Les professionnels rappellent que la lutte contre le virus H5N8 dans le Sud-Ouest « a déjà nécessité l’abattage de 1,5 million de canards, et l’arrêt total de la production dans une partie du Tarn, du Gers, des Landes, du Lot-et-Garonne, des Hautes-Pyrénées et des Pyrénées-Atlantiques dont la reprise d’activité n’est pas encore identifiée. Le vide sanitaire probable sera de plusieurs semaines. »

Aller plus loin sur la biosécurité

Bilan, une addition estimée, pour l’instant, à 120 millions d’euros pour la filière. Une somme qui doit « impérativement faire l’objet d’un accompagnement financier de l’État, faute de quoi un grand nombre d’intervenants de la filière (accouveurs, éleveurs, transformateurs…) ne survivront pas à cette nouvelle crise », affirme le Cifog dans son communiqué.

Face aux mesures de biosécurité adoptées à la suite de l’épisode de H5N1 qui a touché la France l’an dernier, le Cifog estime qu’il faut « aller encore plus loin dans la prévention et la lutte contre » la grippe aviaire. C’est pourquoi […] les professionnels ont élaboré un plan de sécurisation sanitaire renforcé. Celui-ci tient compte de l’analyse et des enseignements de l’épisode de 2015-2016. »

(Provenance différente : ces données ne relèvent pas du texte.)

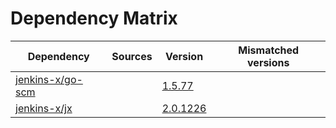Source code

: # Dependency Matrix

Dependency | Sources | Version | Mismatched versions
---------- | ------- | ------- | -------------------
[jenkins-x/go-scm](https://github.com/jenkins-x/go-scm) |  | [1.5.77]() | 
[jenkins-x/jx](https://github.com/jenkins-x/jx) |  | [2.0.1226](https://github.com/jenkins-x/jx/releases/tag/v2.0.1226) | 
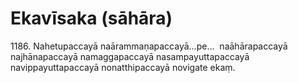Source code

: # Ekavīsaka (sāhāra)

1186\. Nahetupaccayā naārammaṇapaccayā…pe…  naāhārapaccayā najhānapaccayā namaggapaccayā nasampayuttapaccayā navippayuttapaccayā nonatthipaccayā novigate ekaṃ.
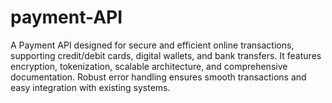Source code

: # payment-API
A Payment API designed for secure and efficient online transactions, supporting credit/debit cards, digital wallets, and bank transfers. It features encryption, tokenization, scalable architecture, and comprehensive documentation. Robust error handling ensures smooth transactions and easy integration with existing systems.
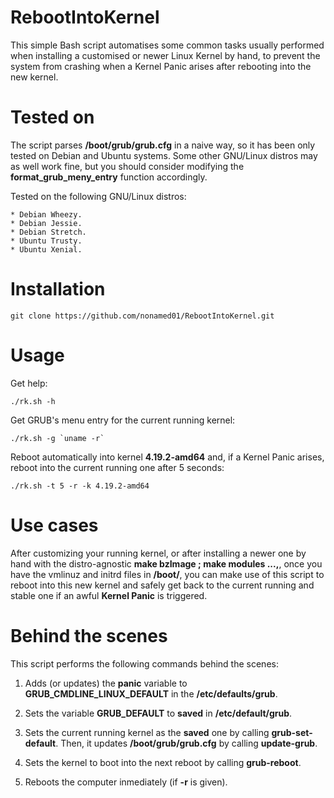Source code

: # RebootIntoKernel

This simple Bash script automatises some common tasks usually performed when
installing a customised or newer Linux Kernel by hand, to prevent the system
from crashing when a Kernel Panic arises after rebooting into the new kernel.

# Tested on

The script parses **/boot/grub/grub.cfg** in a naive way, so it has been
only tested on Debian and Ubuntu systems. Some other GNU/Linux distros may
as well work fine, but you should consider modifying the
**format_grub_meny_entry** function accordingly.

Tested on the following GNU/Linux distros:

	* Debian Wheezy.
	* Debian Jessie.
	* Debian Stretch.
	* Ubuntu Trusty.
	* Ubuntu Xenial.

# Installation

	git clone https://github.com/nonamed01/RebootIntoKernel.git

# Usage

Get help:

	./rk.sh -h

Get GRUB's menu entry for the current running kernel:

	./rk.sh -g `uname -r`

Reboot automatically into kernel **4.19.2-amd64** and, if a Kernel Panic
arises, reboot into the current running one after 5 seconds:

	./rk.sh -t 5 -r -k 4.19.2-amd64

# Use cases

After customizing your running kernel, or after installing a newer one by hand with the
distro-agnostic **make bzImage ; make modules ...,**, once you have the vmlinuz and
initrd files in **/boot/**, you can make use of this script to reboot into this new
kernel and safely get back to the current running and stable one if an awful **Kernel
Panic** is triggered.

# Behind the scenes

This script performs the following commands behind the scenes:

1) Adds (or updates) the **panic** variable to **GRUB_CMDLINE_LINUX_DEFAULT** in
   the **/etc/defaults/grub**.

2) Sets the variable **GRUB_DEFAULT** to **saved** in **/etc/default/grub**.

3) Sets the current running kernel as the **saved** one by calling **grub-set-default**. Then,
it updates **/boot/grub/grub.cfg** by calling **update-grub**.

4) Sets the kernel to boot into the next reboot by calling **grub-reboot**.

5) Reboots the computer inmediately (if **-r** is given).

Un plan d’action sanitaire

Ce plan a pour ambition « de ne laisser personne sur le bord du chemin » et de tenir « compte de la diversité des tailles d’élevage et des structures de production ». Il couvre « l’ensemble des phases d’élevage des palmipèdes depuis l’élevage jusqu’au transport des animaux. Les « principales mesures proposées visent à :

  • Détecter systématiquement la présence ou non de virus hautement pathogène sur l’élevage avant tout déplacement des animaux.
  • Mettre en place un système d’alerte sanitaire par les vétérinaires.
  • Rendre obligatoire la déclaration de mise en place d’animaux dans tous les élevages de la filière longue, mais également pour les producteurs à la ferme.
  • Appliquer pour la filière longue, la règle d’élevage d’animaux d’âge identique dans un site d’exploitation. Cette mesure ne concernera pas les exploitations fonctionnant en circuit fermé.
  • Définir un accord interprofessionnel sur les règles d’élevage.
  • Mettre en œuvre l’audit de tous les producteurs par un organisme indépendant pour assurer que les mesures de biosécurité sont bien appliquées.
  • Déterminer un protocole de nettoyage et de désinfection des cages et des camions, soumis à audit.
  • Professionnaliser l’activité des intervenants extérieurs. »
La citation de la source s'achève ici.